We dove the North Pacific tank in two teams. First team was on SS and did a good deal of vacuuming, using the new system. My buddy were on SCUBA and I wiped down the windows, relocated some kelp that had somehow moved, cleaned up visitor-deposited trash, and scrubbed off the large rocks. The vacuum-ers were in the center mostly, and the fish were totally freaked so swam madly around by the windows which made our jobs, um, interesting. I like the freedom of not being tethered, but like also having the voice com unit with the AGAs that we have on SS.
Then I planted, well, tried to anyways, some lovely sand dollars. Place them in rows, think military, were my instructions. I swam the bucketful of lil guys to the designated sandy area, and found that I needed to chase away the skates and flounder before starting to work. I placed about 150 of the sand dollars, painstakingly in rows, one at a time. About that time, the sand began to vibrate and out popped one more flounder. Not one single body part had been visible. He had to have been under at least 3 inches of sand. Needless to say, all my sand dollars went flying - I replaced them all, and moved to a nearby spot to begin another "planting." About that time, the flounder, or maybe another one, re-appeared and settled himself right back down into the center of the re-positioned battallion. Argh. I finished the second planting, then while I was repairing the first planting yet again, one of the skates came back and sent my second effort scattering to the winds. I did the best I could yet again, but the email from the DSO this AM said that the fish were still wreaking havock with the display. Grrrrrr.
Most depressing of all was our call to go over to the Beluga tank and assist with a feeding procedure for one of the beautiful whales, who had become mysteriously ill. Unpleasant, to say the least.
Back at the aquarium today for other volunteer duties. Stopped by to see (and photograph) ET and the new girls. This is ET, all 3400 lbs of him, sitting right below the bridge where he can talk to all the visitors:
And here is Basilla, resting in her favorite underwater spot:
It is hoped that when breeding season starts in January that ET and these two ladies will be interested in one another.
This is a pitiful photo of our white tip shark. Note white tips on tail fin.
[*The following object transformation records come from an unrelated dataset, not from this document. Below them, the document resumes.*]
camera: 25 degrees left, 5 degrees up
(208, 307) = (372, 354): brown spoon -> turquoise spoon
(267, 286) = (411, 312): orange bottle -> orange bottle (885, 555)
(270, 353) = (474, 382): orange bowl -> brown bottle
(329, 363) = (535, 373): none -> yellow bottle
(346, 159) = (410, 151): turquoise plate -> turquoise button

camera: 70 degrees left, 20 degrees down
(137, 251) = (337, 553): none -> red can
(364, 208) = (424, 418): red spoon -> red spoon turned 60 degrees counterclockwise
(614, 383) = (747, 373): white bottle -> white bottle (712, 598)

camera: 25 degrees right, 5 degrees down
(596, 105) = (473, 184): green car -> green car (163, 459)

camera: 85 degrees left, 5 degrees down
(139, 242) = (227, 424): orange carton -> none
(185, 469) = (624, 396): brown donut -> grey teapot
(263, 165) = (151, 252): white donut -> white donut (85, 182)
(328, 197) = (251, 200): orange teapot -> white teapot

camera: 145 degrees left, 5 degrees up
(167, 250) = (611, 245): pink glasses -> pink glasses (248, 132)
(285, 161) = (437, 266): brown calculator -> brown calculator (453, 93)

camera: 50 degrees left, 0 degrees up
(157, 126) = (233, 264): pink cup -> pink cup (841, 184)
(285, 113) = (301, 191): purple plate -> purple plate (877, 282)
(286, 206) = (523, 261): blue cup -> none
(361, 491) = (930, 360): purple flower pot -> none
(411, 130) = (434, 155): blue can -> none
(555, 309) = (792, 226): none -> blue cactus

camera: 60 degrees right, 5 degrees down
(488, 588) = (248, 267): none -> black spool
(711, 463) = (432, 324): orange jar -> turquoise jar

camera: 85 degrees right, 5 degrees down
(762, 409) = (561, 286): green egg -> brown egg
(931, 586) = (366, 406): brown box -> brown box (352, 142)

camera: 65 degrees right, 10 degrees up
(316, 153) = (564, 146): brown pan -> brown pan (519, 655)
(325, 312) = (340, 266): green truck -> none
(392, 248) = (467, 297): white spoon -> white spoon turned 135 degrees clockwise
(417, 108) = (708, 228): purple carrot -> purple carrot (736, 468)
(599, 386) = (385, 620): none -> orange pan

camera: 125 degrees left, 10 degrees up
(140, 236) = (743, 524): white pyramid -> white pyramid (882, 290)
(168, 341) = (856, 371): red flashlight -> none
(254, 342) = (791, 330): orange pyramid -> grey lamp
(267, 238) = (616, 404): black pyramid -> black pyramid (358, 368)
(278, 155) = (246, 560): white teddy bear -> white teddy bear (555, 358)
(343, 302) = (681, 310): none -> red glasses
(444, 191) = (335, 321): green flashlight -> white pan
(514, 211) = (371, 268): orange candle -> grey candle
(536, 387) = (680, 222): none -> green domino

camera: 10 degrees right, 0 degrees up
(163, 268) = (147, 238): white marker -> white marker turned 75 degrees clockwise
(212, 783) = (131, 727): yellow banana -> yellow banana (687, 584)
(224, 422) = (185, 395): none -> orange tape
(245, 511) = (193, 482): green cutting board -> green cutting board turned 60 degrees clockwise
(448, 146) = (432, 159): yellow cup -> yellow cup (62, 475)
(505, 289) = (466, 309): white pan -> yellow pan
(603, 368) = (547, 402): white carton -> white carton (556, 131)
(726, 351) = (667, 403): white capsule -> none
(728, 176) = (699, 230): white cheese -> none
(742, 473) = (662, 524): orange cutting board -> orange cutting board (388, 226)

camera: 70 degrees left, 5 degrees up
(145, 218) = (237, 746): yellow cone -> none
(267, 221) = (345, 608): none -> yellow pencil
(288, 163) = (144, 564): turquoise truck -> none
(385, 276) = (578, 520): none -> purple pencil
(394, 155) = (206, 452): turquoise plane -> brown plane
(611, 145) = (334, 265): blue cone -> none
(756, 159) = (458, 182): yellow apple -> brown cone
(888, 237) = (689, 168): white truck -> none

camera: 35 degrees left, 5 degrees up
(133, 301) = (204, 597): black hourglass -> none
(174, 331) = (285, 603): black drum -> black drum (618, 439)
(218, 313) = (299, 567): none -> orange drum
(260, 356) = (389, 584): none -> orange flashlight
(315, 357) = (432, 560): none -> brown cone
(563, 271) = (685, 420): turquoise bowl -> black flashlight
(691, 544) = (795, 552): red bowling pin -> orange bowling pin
She is about 8 ft long, but seems much much longer when she decides to lay on your head while you are cleaning coral. She only did that twice last night. We think it's just that she likes bubbles. Last night though, she mostly just wriggled her way under my fins while I was kneeling in the sand to work on the coral. Then I couldn't move for fear that I would kick her. I wasn't worried that she would snap if I did; I just did not want to be rude to her.